A hard-working pioneer family suffers severe hardships that can only be resolved with the help of kindly neighbors. Based on a true story. [Dir: Allen Reisner/ Glynis Johns, Cameron Mitchell, Rex Thompson/ 102 min/ Family, Drama/ Individualism, Voluntaryism]
There’s no big lesson here but so many small ones as to constitute a fair example of the “good neighbor” libertarianism espoused by Karl Hess. This is a film about people in a voluntary society — working, paying their debts, and helping each other when genuine help is needed.
Although the fate of the central characters is ultimately tragic, none here wallow in their victimhood. Instead they fight it, calling upon the aid of others only as a last resort. And even then they offer value for value to the degree possible.

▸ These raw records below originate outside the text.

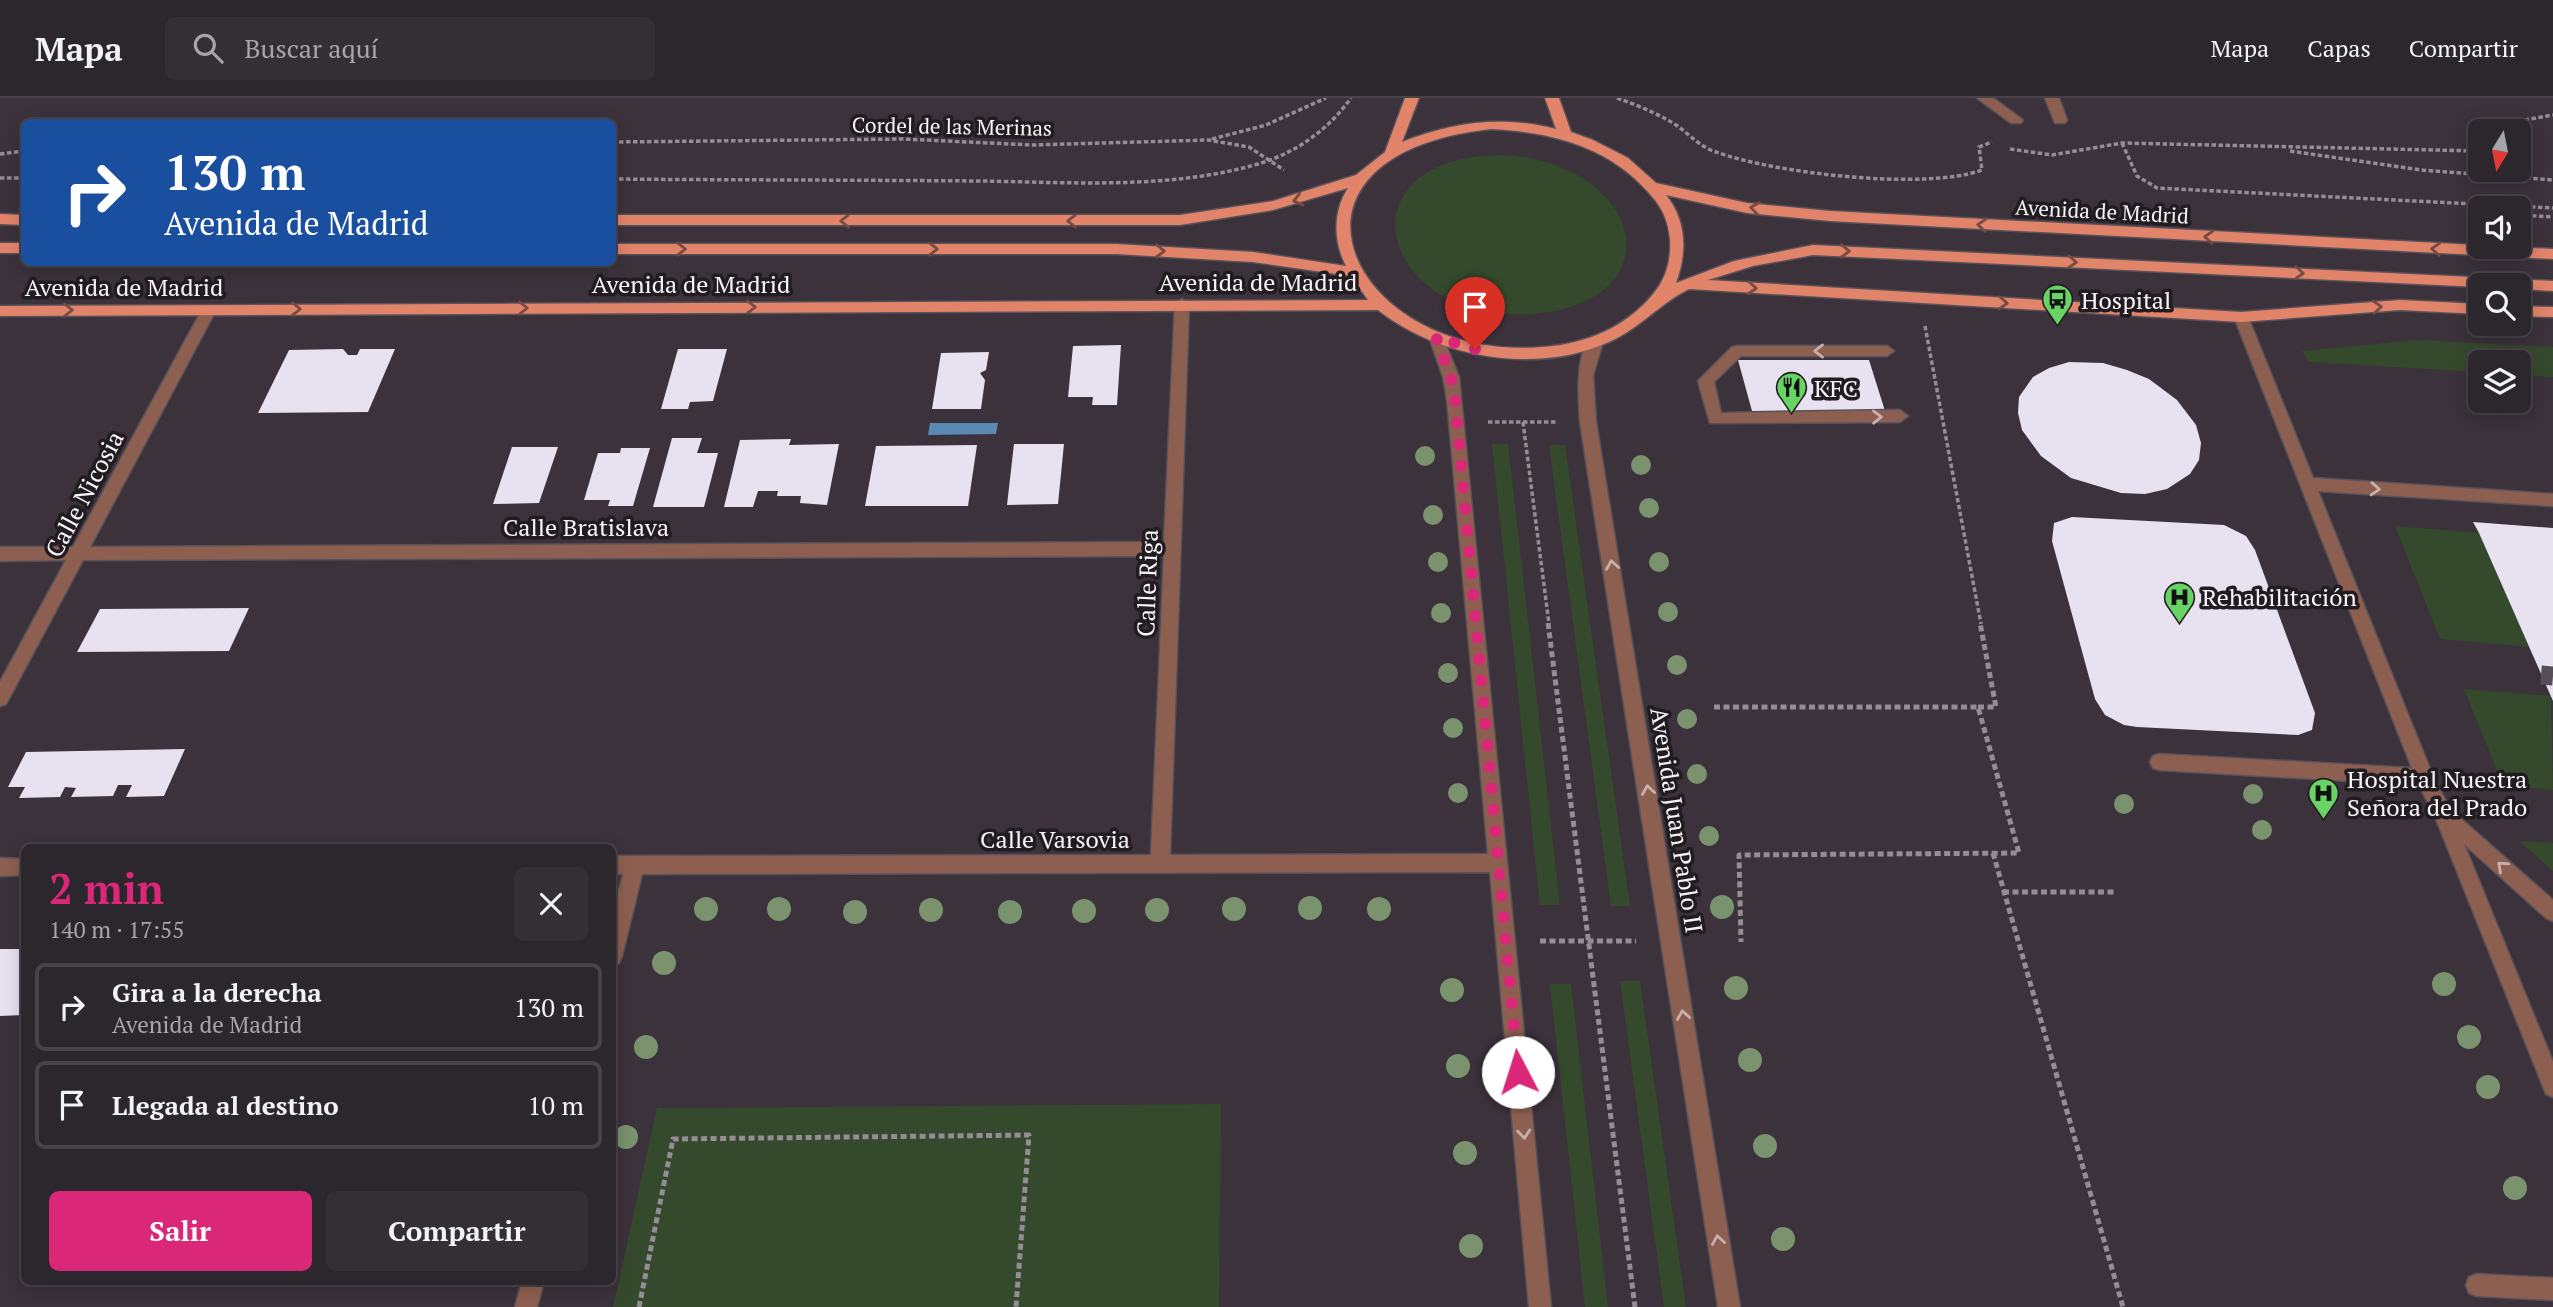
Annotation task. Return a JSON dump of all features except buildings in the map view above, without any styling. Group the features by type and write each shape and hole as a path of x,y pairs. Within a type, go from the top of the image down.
{"main road":[{"path":"1392,152 1412,98"},
{"path":"1552,98 1565,135"},
{"name":"Avenida de Madrid","path":"1661,299 1674,273 1678,247 1673,220 1652,187 1619,159 1565,135 1516,126 1479,125 1432,134 1392,152 1362,178 1349,201 1344,218 1345,245 1355,272 1382,305 1401,319 1436,337 1475,349 1517,353 1558,351 1596,342 1629,327 1661,299 1684,284 1737,263 1812,250 2553,286"},
{"name":"Avenida de Madrid","path":"616,220 1180,220 1296,201 1362,178"},
{"name":"Avenida de Madrid","path":"1652,187 1747,208 1829,216 2553,254"},
{"path":"0,219 21,219"},
{"name":"Avenida de Madrid","path":"0,248 21,248"},
{"name":"Avenida de Madrid","path":"616,249 1116,249 1253,257 1355,272"},
{"path":"1684,284 2241,317 2400,305 2468,308"},
{"name":"Avenida de Madrid","path":"0,311 1382,305"},
{"path":"2531,312 2553,313"}],"street":[{"path":"1984,98 2016,120"},
{"path":"2052,98 2060,120"},
{"name":"Calle Riga","path":"1160,863 1182,304"},
{"name":"Calle Nicosia","path":"0,699 209,310"},
{"path":"2241,317 2424,777 2442,811 2553,1087"},
{"path":"1436,337 1451,377 1457,422 1540,1307"},
{"name":"Avenida Juan Pablo II","path":"1596,342 1586,375 1588,422 1729,1307"},
{"path":"1887,351 1737,351 1706,381 1715,419 1900,416"},
{"path":"2307,484 2553,500"},
{"name":"Calle Bratislava","path":"0,554 1172,550"},
{"path":"2159,762 2424,777"},
{"path":"2442,811 2553,912"},
{"name":"Calle Varsovia","path":"616,865 1498,863"},
{"path":"616,941 635,865"},
{"path":"0,867 21,867"},
{"path":"526,1307 532,1285"},
{"path":"2477,1285 2553,1289"}],"path":[{"path":"1208,140 1266,125 1326,98"},
{"path":"616,180 1113,180 1213,172 1271,159 1318,133 1351,98"},
{"path":"1617,98 1670,121 1710,151 1746,163 1776,167 1889,177 1960,178 1975,175 1982,169 1978,152 1980,145 1987,141 1999,144"},
{"path":"2530,119 2553,115"},
{"name":"Cordel de las Merinas","path":"616,142 903,139 1046,145 1208,140 1249,147 1284,170"},
{"path":"2004,146 2025,153 2074,153 2122,143 2468,151"},
{"path":"2122,143 2134,175 2157,188 2553,208"},
{"path":"2223,146 2305,152 2431,171 2553,180"},
{"path":"0,154 21,151"},
{"path":"0,178 21,178"},
{"path":"2531,216 2553,217"},
{"path":"1714,707 1996,707 1919,298"},
{"path":"1457,422 1588,422"},
{"path":"1523,422 1635,1307"},
{"path":"1741,942 1740,855 2019,853 1978,707"},
{"path":"1993,853 2123,1307"},
{"path":"2003,892 2117,892"},
{"path":"1537,942 1641,941"},
{"path":"639,1307 673,1139 1029,1135 1016,1307"}],"green space":[{"path":"1507,155 1553,164 1589,183 1613,207 1625,234 1624,261 1609,286 1578,304 1532,314 1480,311 1439,294 1411,268 1397,238 1398,208 1416,181 1452,162"},
{"path":"2417,340 2553,347 2553,377 2531,376 2531,350 2468,350 2468,371 2309,362 2302,351"},
{"path":"1492,444 1508,444 1560,905 1540,905"},
{"path":"1549,445 1565,445 1630,906 1611,906"},
{"path":"2395,526 2479,533 2529,647 2440,639"},
{"path":"2464,689 2551,696 2553,790 2503,785"},
{"path":"2519,841 2553,843 2553,871"},
{"path":"1620,981 1640,981 1686,1307 1664,1307"},
{"path":"1550,984 1571,984 1608,1307 1585,1307"},
{"path":"1221,1104 1219,1307 613,1307 657,1108"}],"water":[{"path":"930,423 998,423 996,434 928,435"}],"tunnel":[{"path":"2541,675 2553,676"}],"place":[{"name":"Hospital","path":"2058,327"},
{"name":"KFC","path":"1791,415"},
{"name":"Rehabilitación","path":"2179,624"},
{"name":"Hospital Nuestra Señora del Prado","path":"2324,820"}],"route":[{"path":"1475,349 1436,337 1451,377 1455,400 1518,1072"}]}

The first half of this story depicts the fairly typical experience of an immigrant family in 1850s Wisconsin as they build a life for themselves in the wilderness. But the real drama, which gives the film its title, takes place in the second half. The parents of the family take ill and die, after charging the oldest child with the parental wish that his siblings be placed in good homes. Although only twelve years old, he carries out this wish with great courage and care despite efforts by the authoritarian town dowager to place the children in a state orphanage.
This sort of heroic personal responsibility is rarely seen today in fiction or in real life. And in this world of responsible people, where help is so rarely requested, it is therefore the more readily given.
Although the first half of the film is a little slow at times, the second half is absolutely heart-rending. Production values are unremarkable, but thanks to a superior story and a classic Max Steiner musical score, overall it’s above average.